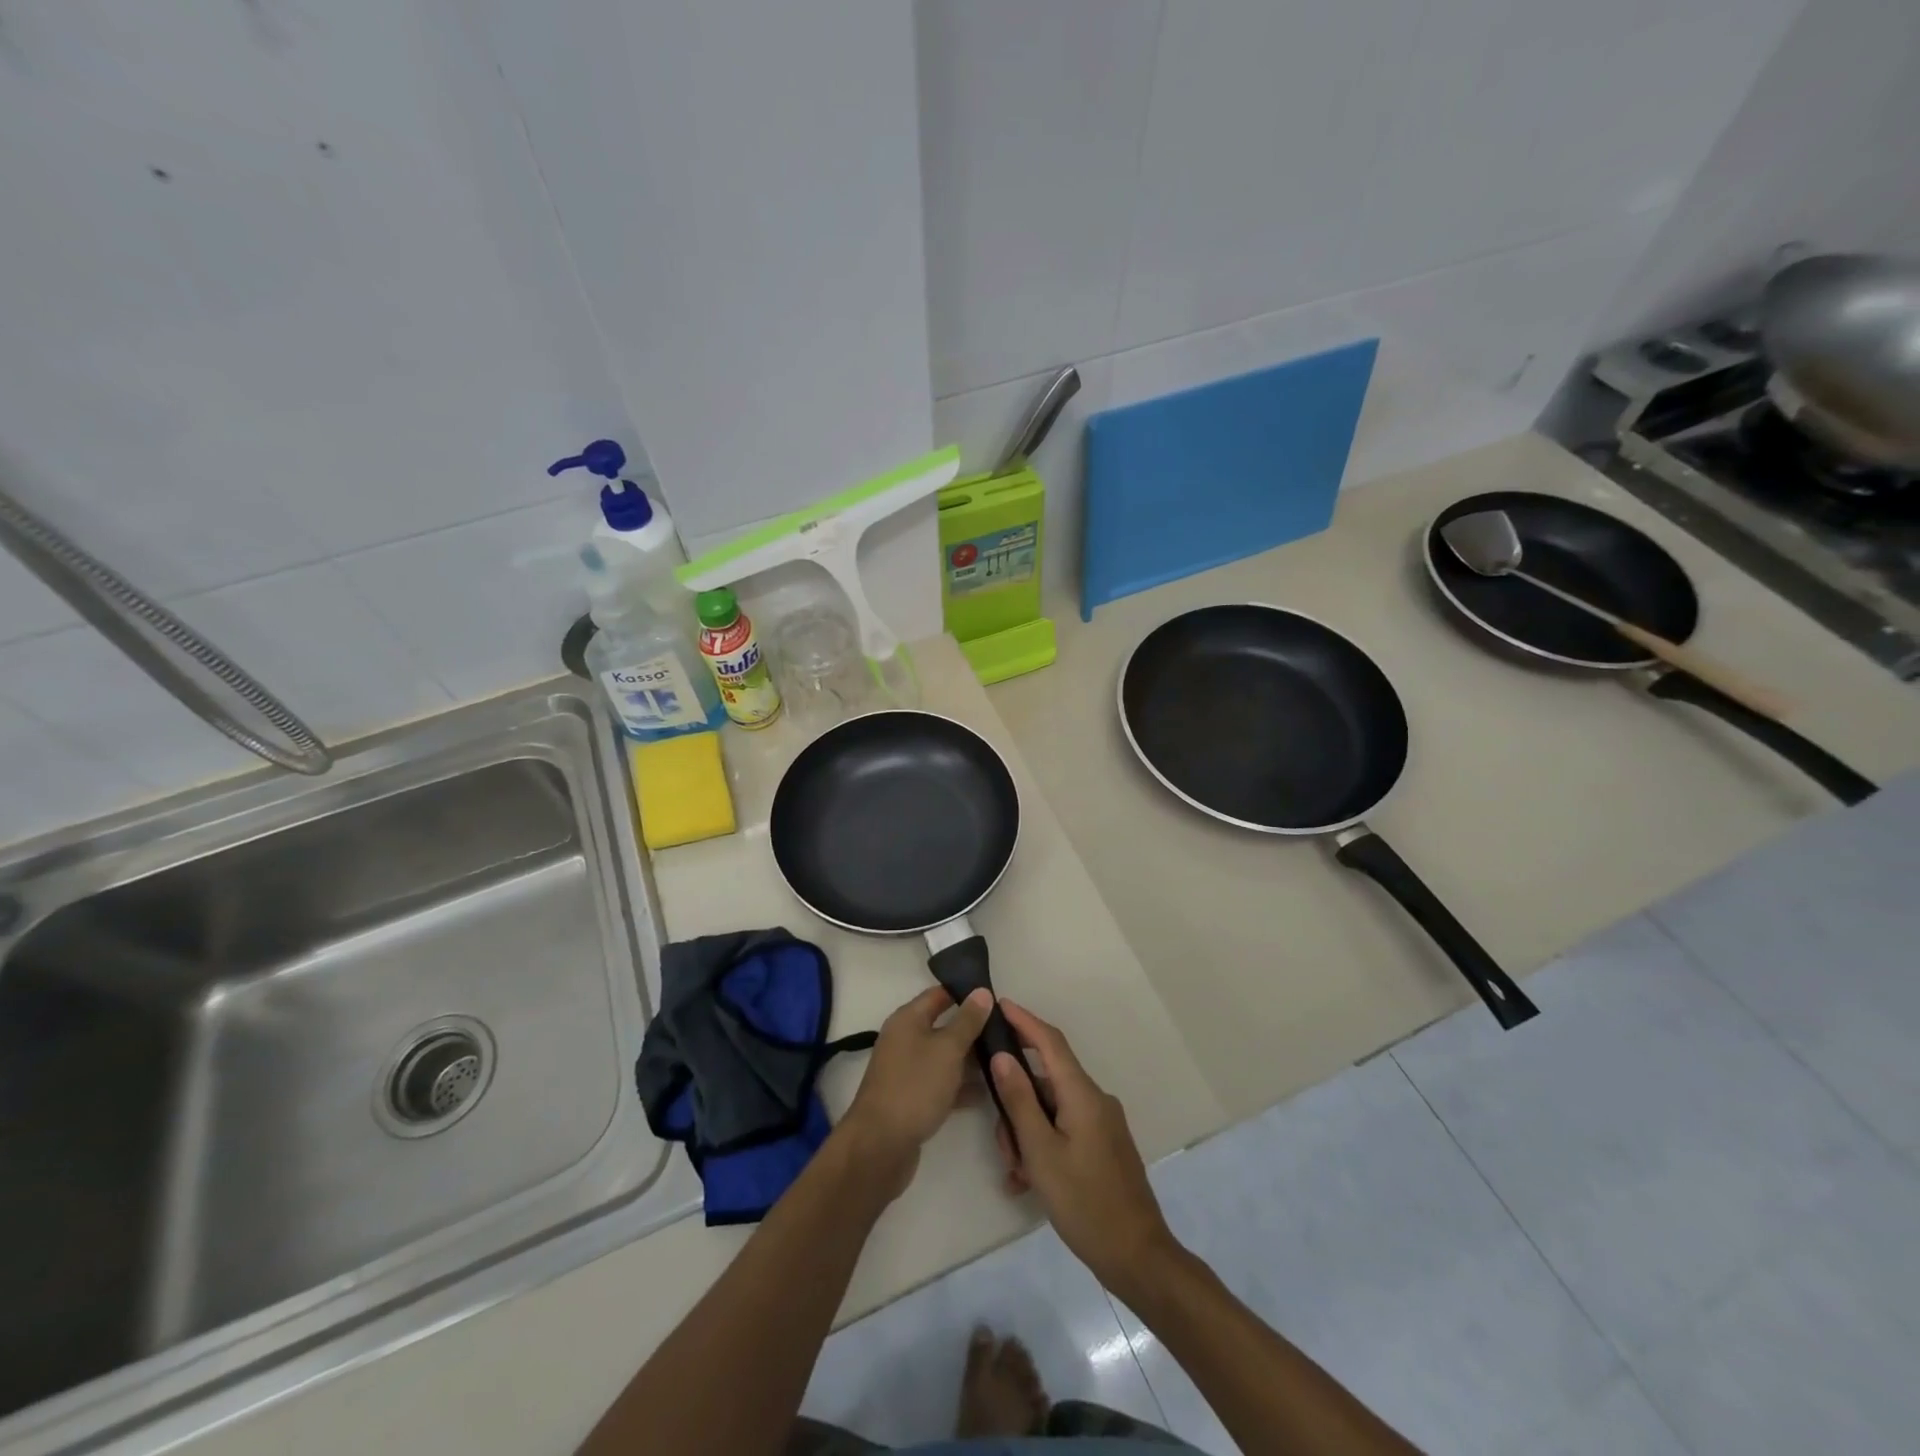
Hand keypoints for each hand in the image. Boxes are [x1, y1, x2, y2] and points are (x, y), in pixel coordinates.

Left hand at [839, 985, 993, 1200]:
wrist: (880, 1146)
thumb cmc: (915, 1086)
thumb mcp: (948, 1049)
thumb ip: (968, 1021)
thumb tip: (982, 992)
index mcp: (907, 1019)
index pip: (939, 994)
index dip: (966, 992)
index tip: (996, 996)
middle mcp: (905, 1040)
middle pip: (943, 1026)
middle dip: (974, 1029)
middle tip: (1008, 1031)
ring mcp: (908, 1071)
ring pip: (945, 1057)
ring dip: (971, 1060)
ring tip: (1005, 1061)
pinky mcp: (913, 1098)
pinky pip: (942, 1083)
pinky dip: (962, 1086)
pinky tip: (989, 1092)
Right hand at [990, 999, 1178, 1294]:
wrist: (1137, 1256)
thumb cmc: (1085, 1202)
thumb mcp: (1041, 1153)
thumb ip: (1020, 1101)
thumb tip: (1002, 1056)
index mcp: (1083, 1094)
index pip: (1050, 1042)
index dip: (1025, 1021)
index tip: (1000, 1004)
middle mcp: (1095, 1100)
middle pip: (1046, 1081)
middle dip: (1017, 1102)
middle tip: (1001, 1141)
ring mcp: (1102, 1123)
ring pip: (1052, 1109)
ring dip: (1027, 1132)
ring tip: (1015, 1172)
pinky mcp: (1104, 1145)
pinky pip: (1065, 1129)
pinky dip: (1043, 1145)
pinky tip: (1027, 1181)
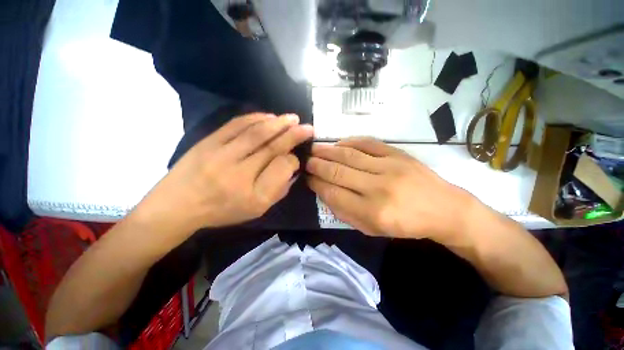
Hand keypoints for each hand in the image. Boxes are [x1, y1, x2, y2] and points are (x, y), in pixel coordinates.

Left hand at [136, 113, 313, 232]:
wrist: (178, 205)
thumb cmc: (222, 211)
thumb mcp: (257, 210)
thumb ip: (279, 190)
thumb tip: (292, 169)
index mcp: (253, 195)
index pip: (281, 169)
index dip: (293, 160)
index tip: (296, 157)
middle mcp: (239, 173)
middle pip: (272, 148)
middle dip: (293, 135)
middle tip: (307, 127)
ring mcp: (221, 154)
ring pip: (256, 133)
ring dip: (278, 123)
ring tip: (292, 118)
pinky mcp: (209, 142)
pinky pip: (236, 125)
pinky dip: (255, 118)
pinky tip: (269, 116)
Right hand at [306, 137, 474, 238]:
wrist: (443, 209)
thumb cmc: (404, 225)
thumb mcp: (371, 229)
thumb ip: (345, 212)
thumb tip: (324, 192)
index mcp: (371, 212)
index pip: (333, 194)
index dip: (317, 184)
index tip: (308, 178)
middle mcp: (377, 188)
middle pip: (338, 172)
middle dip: (317, 165)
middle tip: (306, 161)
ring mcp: (389, 167)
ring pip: (349, 155)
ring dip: (328, 151)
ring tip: (314, 149)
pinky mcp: (398, 154)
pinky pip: (368, 143)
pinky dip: (349, 141)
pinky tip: (338, 143)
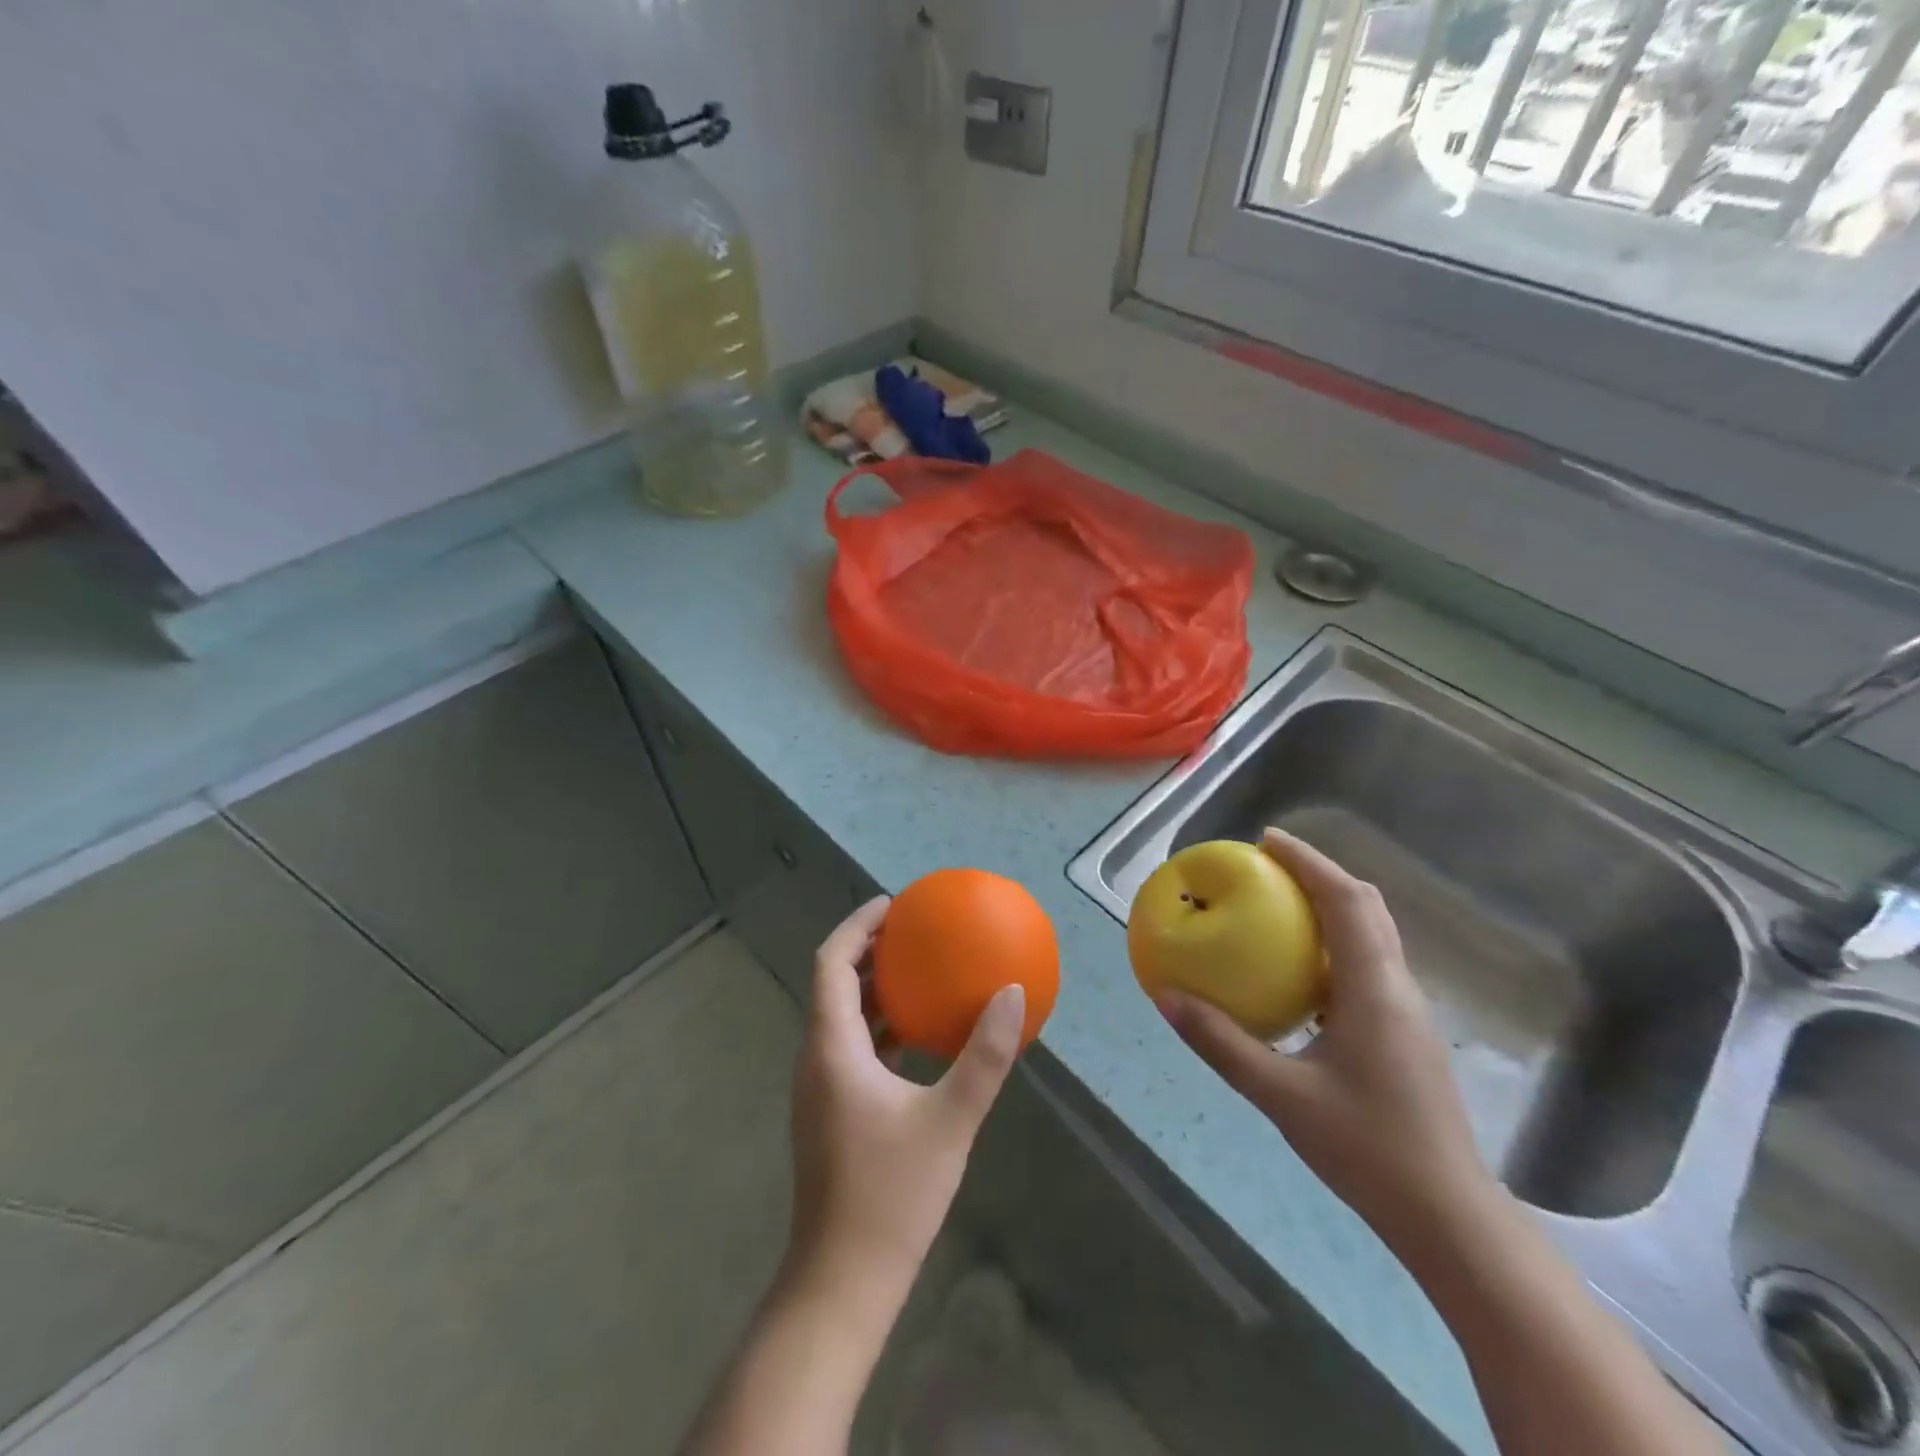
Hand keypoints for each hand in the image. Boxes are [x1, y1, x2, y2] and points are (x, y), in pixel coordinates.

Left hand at [785, 896, 1025, 1306]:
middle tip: (913, 930)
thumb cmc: (891, 1197)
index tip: (893, 904)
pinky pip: (851, 1046)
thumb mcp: (949, 1121)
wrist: (841, 1283)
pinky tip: (917, 1036)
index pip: (831, 962)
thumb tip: (1013, 994)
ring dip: (873, 987)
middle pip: (833, 982)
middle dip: (868, 949)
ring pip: (841, 1016)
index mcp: (832, 1047)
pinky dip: (879, 1025)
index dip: (857, 925)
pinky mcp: (831, 1111)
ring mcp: (820, 1087)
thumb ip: (984, 1057)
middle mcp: (816, 1058)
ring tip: (918, 970)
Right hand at [1155, 829, 1494, 1253]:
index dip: (1309, 861)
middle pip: (1366, 907)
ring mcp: (1409, 1011)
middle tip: (1267, 865)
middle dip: (1319, 874)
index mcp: (1374, 990)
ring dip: (1330, 906)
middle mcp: (1398, 988)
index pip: (1346, 901)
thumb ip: (1220, 1043)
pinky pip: (1367, 964)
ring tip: (1277, 905)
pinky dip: (1333, 943)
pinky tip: (1298, 970)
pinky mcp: (1406, 1033)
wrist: (1450, 1218)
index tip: (1266, 840)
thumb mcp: (1280, 1096)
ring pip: (1372, 934)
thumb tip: (1164, 996)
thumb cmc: (1367, 1150)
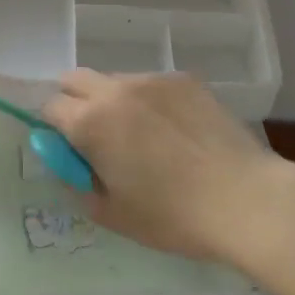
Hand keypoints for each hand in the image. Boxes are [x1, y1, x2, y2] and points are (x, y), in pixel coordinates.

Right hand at [41, 72, 281, 262]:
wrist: (245, 199)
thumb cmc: (173, 216)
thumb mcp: (113, 213)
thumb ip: (78, 182)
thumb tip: (69, 162)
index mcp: (91, 122)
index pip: (50, 107)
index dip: (53, 128)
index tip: (69, 149)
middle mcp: (116, 90)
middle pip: (75, 78)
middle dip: (74, 101)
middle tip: (95, 137)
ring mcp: (154, 80)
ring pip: (116, 80)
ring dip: (114, 101)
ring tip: (144, 137)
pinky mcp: (185, 80)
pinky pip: (152, 84)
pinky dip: (150, 101)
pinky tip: (176, 132)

_ _ _

> **Problem statement**:
What you give back should match the entries above exactly, except that pictures are dropped.

> **Response box**:
Hand keypoints for each hand in the image. Boxes are [x1, y1, x2, y2] and points are (x, y), in pixel coordinates.

Left hand at [839, 985, 993, 1200]:
wrist: (880, 1146)
thumb cmc: (915, 1086)
thumb mcp: (948, 1049)
thumb ip: (968, 1021)
thumb tip: (982, 992)
index mcp: (907, 1019)
index pip: (939, 994)
index dip: (966, 992)
index tip: (996, 996)
middle mcp: (905, 1040)
middle pip: (943, 1026)
middle dip: (974, 1029)
middle tip: (1008, 1031)
ring mcp: (908, 1071)
ring pip: (945, 1057)
ring dip: (971, 1060)
ring tip: (1005, 1061)
pinky mcp: (913, 1098)
pinky pip: (942, 1083)
pinky dip: (962, 1086)
pinky tip: (989, 1092)
Right hand at [990, 999, 1178, 1294]:
wrist: (1137, 1256)
thumb cmc: (1085, 1202)
thumb mcp: (1041, 1153)
thumb ip: (1020, 1101)
thumb tip: (1002, 1056)
index mcp: (1083, 1094)
index pip: (1050, 1042)
index dip: (1025, 1021)
index tip: (1000, 1004)
middle mcp: (1095, 1100)
middle pip: (1046, 1081)
middle dip: (1017, 1102)
middle tip: (1001, 1141)
ring mcp: (1102, 1123)
ring pip: (1052, 1109)
ring dip: (1027, 1132)
ring tip: (1015, 1172)
pinky mcp: (1104, 1145)
pinky pip: (1065, 1129)
pinky dip: (1043, 1145)
pinky tip: (1027, 1181)
Hand keypoints for each hand in the image. Boxes are [x1, y1, x2, y2] and points are (x, y), in pixel coordinates.

Left hand at [136, 113, 313, 232]:
wrist: (178, 205)
thumb cmc: (222, 211)
thumb mcp: (257, 210)
thumb ip: (279, 190)
thumb tip: (292, 169)
index mcp: (253, 195)
index pip: (281, 169)
index dip: (293, 160)
index tip: (296, 157)
middle mcp: (239, 173)
middle pip: (272, 148)
middle dip: (293, 135)
middle tip: (307, 127)
ring mcp: (221, 154)
ring pip: (256, 133)
ring dip: (278, 123)
ring tip: (292, 118)
pinky mcp: (209, 142)
pinky pip: (236, 125)
pinky dip: (255, 118)
pinky tip: (269, 116)
Right hand at [306, 137, 474, 238]:
wrist: (443, 209)
thumb cmc: (404, 225)
thumb mcp: (371, 229)
thumb ip: (345, 212)
thumb tip: (324, 192)
index mcp: (371, 212)
index pip: (333, 194)
index dip: (317, 184)
index tip: (308, 178)
middle mcp: (377, 188)
middle pip: (338, 172)
middle dip: (317, 165)
middle tip: (306, 161)
ring mcp: (389, 167)
ring pip: (349, 155)
ring dip: (328, 151)
ring tip: (314, 149)
pinky mcp: (398, 154)
pinky pip: (368, 143)
pinky dip: (349, 141)
pinky tip: (338, 143)
Hand keypoints for each hand in the image. Boxes are [x1, y1, x2, y2] and points are (x, y), in pixel coordinates.

Left hand at [785, 896, 1025, 1306]:
middle tip: (913, 930)
thumb cmc: (891, 1197)
index tip: (893, 904)
pinky pip: (851, 1046)
thumb mcp: (949, 1121)
wrist: (841, 1283)
pinky tip: (917, 1036)
index pip: (831, 962)
thumb tip: (1013, 994)
ring dip: (873, 987)
middle pip: (833, 982)
middle dip: (868, 949)
ring pip: (841, 1016)
index mcp: (832, 1047)
pinky dip: (879, 1025)
index dip: (857, 925)
pinky mcp: (831, 1111)
ring mcp: (820, 1087)
thumb ip: (984, 1057)
middle mcp: (816, 1058)
ring tip: (918, 970)
Right hand at [1155, 829, 1494, 1253]:
index dip: (1309, 861)
middle pip: (1366, 907)
ring mcp: (1409, 1011)
middle tip: (1267, 865)
middle dip: (1319, 874)
index mcp: (1374, 990)
ring dip: (1330, 906)
middle mcp: (1398, 988)
index pip: (1346, 901)
thumb ip: (1220, 1043)
pinky pip: (1367, 964)
ring tip: (1277, 905)
pinky dip: (1333, 943)
pinky tip: (1298, 970)
pinky mcp: (1406, 1033)
wrist: (1450, 1218)
index tip: (1266, 840)
thumb mcp: (1280, 1096)
ring pip: (1372, 934)
thumb tip: (1164, 996)
thumb cmc: (1367, 1150)
Hand keypoints for each hand in the image. Boxes are [x1, y1, x2, y2] and points are (x, y), in pixel coordinates.

Right hand at [41, 72, 281, 262]:
wrist: (245, 199)
thumb cmc: (173, 216)
thumb mcp: (113, 213)
thumb ip: (78, 182)
thumb tip: (69, 162)
index mcp: (91, 122)
index pip: (50, 107)
index dip: (53, 128)
index tip: (69, 149)
middle mcp: (116, 90)
middle pip: (75, 78)
middle dip: (74, 101)
middle tip: (95, 137)
ring mcp: (154, 80)
ring pip: (116, 80)
ring dip: (114, 101)
ring tip: (144, 137)
pinky mcp: (185, 80)
pinky pip: (152, 84)
pinky dip: (150, 101)
pinky tip: (176, 132)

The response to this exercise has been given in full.